Kommentar

Telekom sucht Minister

08.01.1993

So mancher Chronist der Tagespresse war im Zusammenhang mit dem Ruecktritt Christian Schwarz-Schillings bemueht, dem scheidenden Postminister ein Scheitern in seiner ureigenen Domaene, der Postreform II, zu attestieren. Immerhin galt dessen Name lange Zeit - vor allem in den ersten Jahren der Regierung Kohl - als Garant fuer negative Schlagzeilen und Skandaelchen.

Da gab es nicht nur die Affaere um den von seiner Frau gefuehrten Batterienhersteller "Sonnenschein", sondern auch von vornherein zum Scheitern verurteilte Konzepte wie den Bildschirmtext oder eine von Amts wegen verordnete Verkabelungspolitik, die der Republik zwar eine wie auch immer zu beurteilende "Medienvielfalt" bescherte, der Bundespost-Tochter Telekom gleichzeitig jedoch Verluste in Millionenhoehe einbrachte. Zuletzt geriet "Mister Black-Penny" ins Kreuzfeuer der Kritik, als beim Aufbau einer leistungsfaehigen TK-Infrastruktur in Ostdeutschland vieles daneben und vor allem nicht schnell genug ging.

So beflissen sich Schwarz-Schilling auch in diversen Einzelprojekten vergaloppierte, so unstrittig war sein Gespuer fuer die Erfordernisse einer sich wandelnden internationalen TK- Landschaft.
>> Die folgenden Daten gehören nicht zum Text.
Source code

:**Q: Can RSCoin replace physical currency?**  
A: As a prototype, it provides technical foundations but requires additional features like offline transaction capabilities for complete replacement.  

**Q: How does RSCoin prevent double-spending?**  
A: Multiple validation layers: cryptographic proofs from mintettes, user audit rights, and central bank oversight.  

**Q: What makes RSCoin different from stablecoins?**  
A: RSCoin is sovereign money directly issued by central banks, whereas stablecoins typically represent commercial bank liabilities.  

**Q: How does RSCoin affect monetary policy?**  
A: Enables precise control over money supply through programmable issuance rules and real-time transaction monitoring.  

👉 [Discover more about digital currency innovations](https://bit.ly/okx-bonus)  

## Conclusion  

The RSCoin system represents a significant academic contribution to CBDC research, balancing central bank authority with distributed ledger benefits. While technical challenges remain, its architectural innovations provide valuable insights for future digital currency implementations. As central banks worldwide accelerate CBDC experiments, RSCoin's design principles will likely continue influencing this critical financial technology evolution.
Hier zeigte sich der deutsche Postminister europaweit, mit Ausnahme Grossbritanniens, seiner Zeit immer ein bisschen voraus. Dies gilt fuer die von ihm initiierte Postreform I ebenso wie fuer die Zulassung privater Netzbetreiber im Satelliten- und Mobilfunk sowie fuer sein Draengen als "Regulierer" in Sachen marktorientierter Tarife bei der Datenuebertragung. Die glaubwuerdige Entschlossenheit Schwarz-Schillings, notfalls auch ohne die SPD mit einer Postreform II die Schwachstellen der ersten Reform auszumerzen und dabei insbesondere den Dauerpatienten Telekom auf eigene (privatrechtliche) Beine zu stellen, bietet daher wenig Naehrboden fuer Spekulationen, sein Ruecktritt liege im Parteienzwist um eine Telekom AG begruendet.

Unlaengst malte die Wochenzeitung "Die Zeit" ein, fuer die Jahrtausendwende durchaus denkbares Krisensznenario an die Wand: "Vergeblich hat sich das Management der Telekom gegen die feindliche Uebernahme durch den Erzrivalen AT&T gewehrt. Auch im Bonner Wirtschaftsministerium herrscht Aufregung. Den Wirtschaftsliberalen missfaellt es ganz und gar, dass jetzt nur noch eine Handvoll unabhaengiger Fernmeldegesellschaften weltweit schaltet und waltet. Einen einflussreichen Postminister, der noch etwas richten koennte, gibt es in der Bundesrepublik laengst nicht mehr." Dass es dazu nicht kommt, daran vor allem wird Schwarz- Schillings Nachfolger zu messen sein.